__Problem to solve__: This exercise needs all of the entries set down again, exactly as they read.

__The records__:
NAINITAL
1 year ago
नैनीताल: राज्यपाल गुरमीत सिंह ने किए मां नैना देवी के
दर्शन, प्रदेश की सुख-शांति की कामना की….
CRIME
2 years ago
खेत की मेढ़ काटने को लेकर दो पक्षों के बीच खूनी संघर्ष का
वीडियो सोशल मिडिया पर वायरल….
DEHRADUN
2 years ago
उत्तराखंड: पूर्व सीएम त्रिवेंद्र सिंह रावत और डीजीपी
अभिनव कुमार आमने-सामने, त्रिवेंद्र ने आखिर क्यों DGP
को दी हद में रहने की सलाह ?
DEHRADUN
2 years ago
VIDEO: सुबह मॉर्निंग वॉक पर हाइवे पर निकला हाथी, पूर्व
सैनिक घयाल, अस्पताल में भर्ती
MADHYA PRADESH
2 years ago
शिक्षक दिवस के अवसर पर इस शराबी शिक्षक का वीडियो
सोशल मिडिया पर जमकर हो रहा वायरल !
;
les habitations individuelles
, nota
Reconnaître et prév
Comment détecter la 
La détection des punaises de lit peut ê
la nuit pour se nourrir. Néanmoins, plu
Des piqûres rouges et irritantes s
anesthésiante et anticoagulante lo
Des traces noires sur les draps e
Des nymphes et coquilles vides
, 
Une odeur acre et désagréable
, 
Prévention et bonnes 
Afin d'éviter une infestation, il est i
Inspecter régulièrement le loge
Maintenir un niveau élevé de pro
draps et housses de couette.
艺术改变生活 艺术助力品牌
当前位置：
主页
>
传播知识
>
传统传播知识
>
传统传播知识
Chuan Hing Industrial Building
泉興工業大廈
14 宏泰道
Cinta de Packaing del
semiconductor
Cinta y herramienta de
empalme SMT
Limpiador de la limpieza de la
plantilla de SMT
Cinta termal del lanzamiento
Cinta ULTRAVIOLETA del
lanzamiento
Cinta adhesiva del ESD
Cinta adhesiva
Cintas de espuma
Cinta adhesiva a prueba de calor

__Solved problem__:
NAINITAL
1 year ago
नैनीताल: राज्यपाल गुरमीत सिंह ने किए मां नैना देवी के
दर्शन, प्रदेश की सुख-शांति की कामना की….
CRIME
2 years ago
खेत की मेढ़ काटने को लेकर दो पक्षों के बीच खूनी संघर्ष का
वीडियो सोशल मिडिया पर वायरल….
DEHRADUN
2 years ago
उत्तराखंड: पूर्व सीएम त्रिवेंद्र सिंह रावत और डीजीपी
अभिनव कुमार आमने-सामने, त्रिवेंद्र ने आखिर क्यों DGP
को दी हद में रहने की सलाह ?
DEHRADUN
2 years ago
VIDEO: सुबह मॉर्निंग वॉक पर हाइवे पर निकला हाथी, पूर्व
सैनिक घयाल, अस्पताल में भर्ती
MADHYA PRADESH
2 years ago
शिक्षक दिवस के अवसर पर इस शराबी शिक्षक का वीडियो
सोशल मिडिया पर जमकर हो रहा वायरल !
;
les habitations individuelles
, nota
Reconnaître et prév
Comment détecter la 
La détection des punaises de lit peut ê
la nuit pour se nourrir. Néanmoins, plu
Des piqûres rouges et irritantes s
anesthésiante et anticoagulante lo
Des traces noires sur les draps e
Des nymphes et coquilles vides
, 
Une odeur acre et désagréable
, 
Prévention et bonnes 
Afin d'éviter une infestation, il est i
Inspecter régulièrement le loge
Maintenir un niveau élevé de pro
draps et housses de couette.
艺术改变生活 艺术助力品牌
当前位置：
主页
>
传播知识
>
传统传播知识
>
传统传播知识
Chuan Hing Industrial Building
泉興工業大廈
14 宏泰道
Cinta de Packaing del
semiconductor
Cinta y herramienta de
empalme SMT
Limpiador de la limpieza de la
plantilla de SMT
Cinta termal del lanzamiento
Cinta ULTRAVIOLETA del
lanzamiento
Cinta adhesiva del ESD
Cinta adhesiva
Cintas de espuma
Cinta adhesiva a prueba de calor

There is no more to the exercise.